We just returned from our visit to Berlin, Dresden, Prague and Budapest. I sketched throughout our trip, but we were almost always on the move and most of my sketchbook pages were done while walking. Each day I also selected one image to paint in the 2 X 2" grid I made before we left. Here is the completed grid.

It was very important for me to visit these cities and to learn more of their history during WWII and the Soviet occupation that followed. We spent one full day in Prague visiting Lidice and Terezin, and this was one of the most memorable days of our trip. The Nazis totally destroyed the town of Lidice (shooting the men, gassing the children, and transporting the women to the camps) to revenge the assasination of Nazi Reinhard Heydrich. Here is a photo I took of the current site of the non-Jewish farming and mining Czech town.
We toured the museum, and saw the memorials in Lidice. The statue, created by Maria Uchytilova (1969-89) memorialized the 82 children that were murdered. It is extraordinary!
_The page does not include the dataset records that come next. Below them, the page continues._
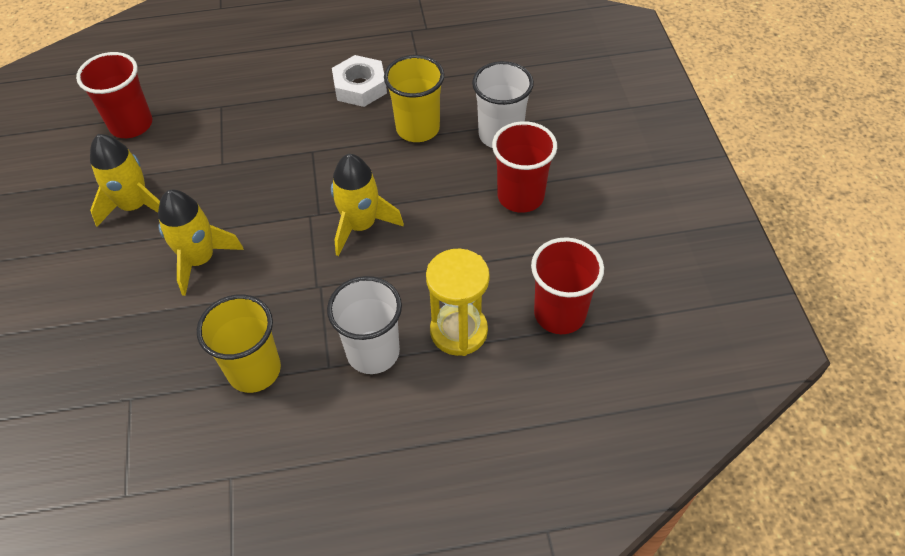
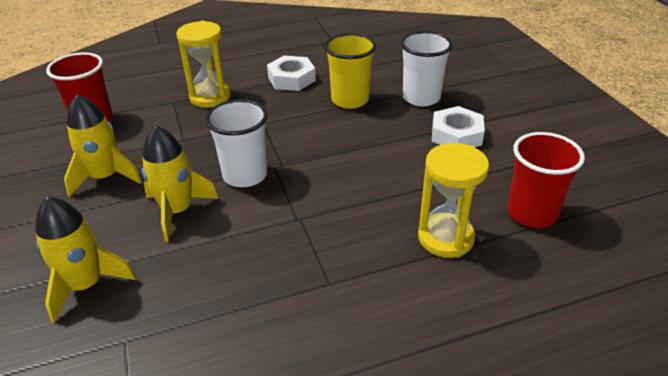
camera: 10 degrees left, 15 degrees down
(254, 370) = (254, 296): yellow cup -> none
(262, 104) = (210, 97): none -> yellow hourglass
(361, 225) = (324, 169): yellow rocket -> yellow rocket (86, 285)
(373, 352) = (370, 265): white cup -> white cup (245, 175)
(520, 196) = (456, 135): red cup -> white nut

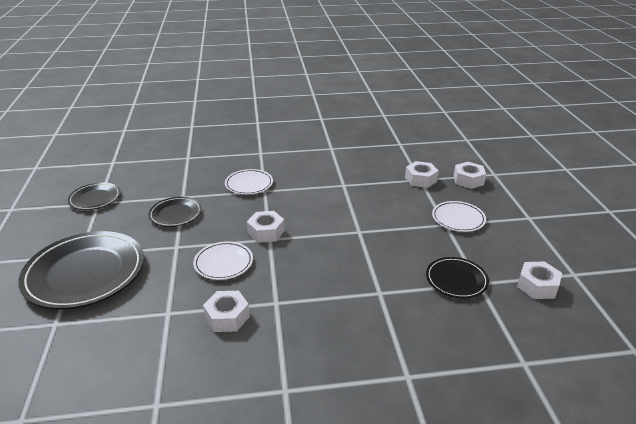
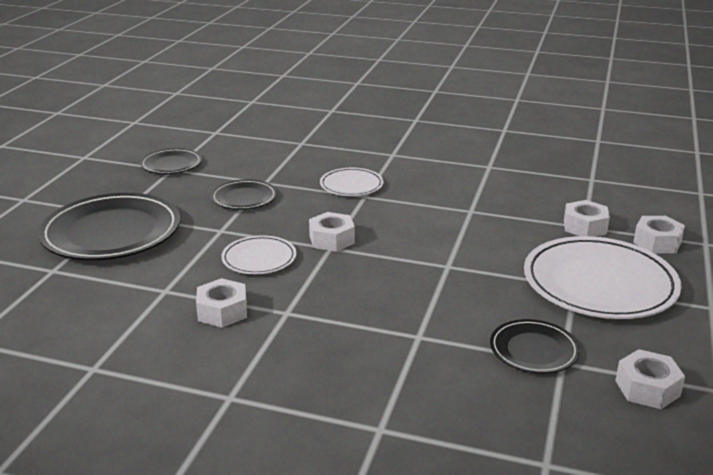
camera: 25 degrees right, 5 degrees down
(458, 218) = (599, 283): white plate -> white plate, size x1.94

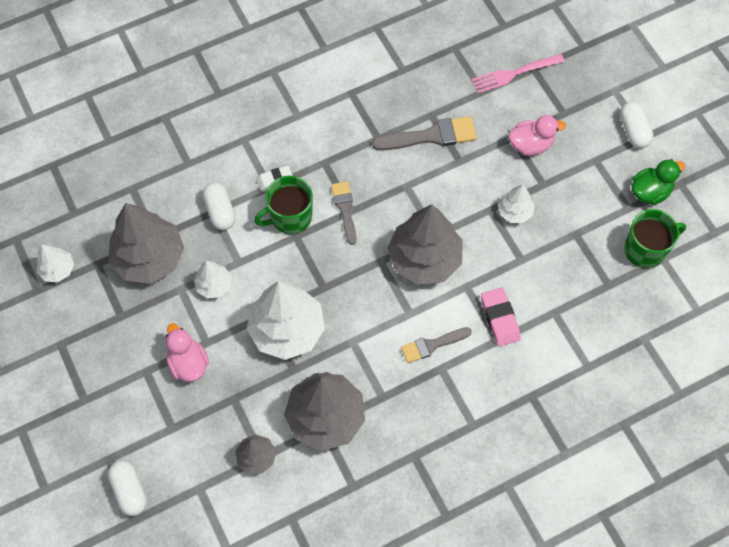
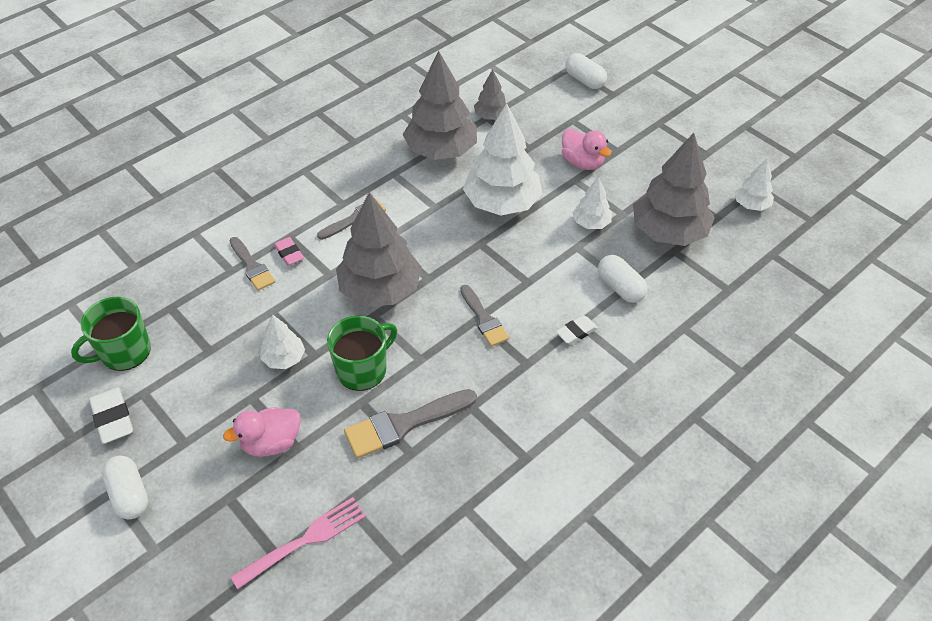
camera: 165 degrees right, 15 degrees down
(290, 217) = (542, 298): green mug -> green mug (363, 369)
(499, 318) = (289, 253): pink eraser -> pink eraser, size x0.66
(534, 312) = (252, 266): none -> grey brush
(650, 192) = (113, 418): green duck -> white eraser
I sketched several children and then added candles that were painted on the wall in a hidden Terezin synagogue room (created by imprisoned Danish Jewish craftsmen) and one of the very large Terazin memorials (that is in a cemetary field where prisoners who died of typhus etc were buried). Terazin was the "model" Nazi camp - the one that the Red Cross visited to "falsely" assess the conditions in Nazi camps. However, it was a transfer station on the way to Auschwitz - and the majority of prisoners from Terazin were transported and murdered there.

There were many artists held prisoner in Terezin (also called Theresienstadt) and the art museum contains secret drawings and paintings that were done, before they were murdered in Auschwitz. There is a large book containing all of these,that was published in 2002, entitled Art Against Death. It was too big and heavy to carry home, but I loved it so much that I will search for it in the US.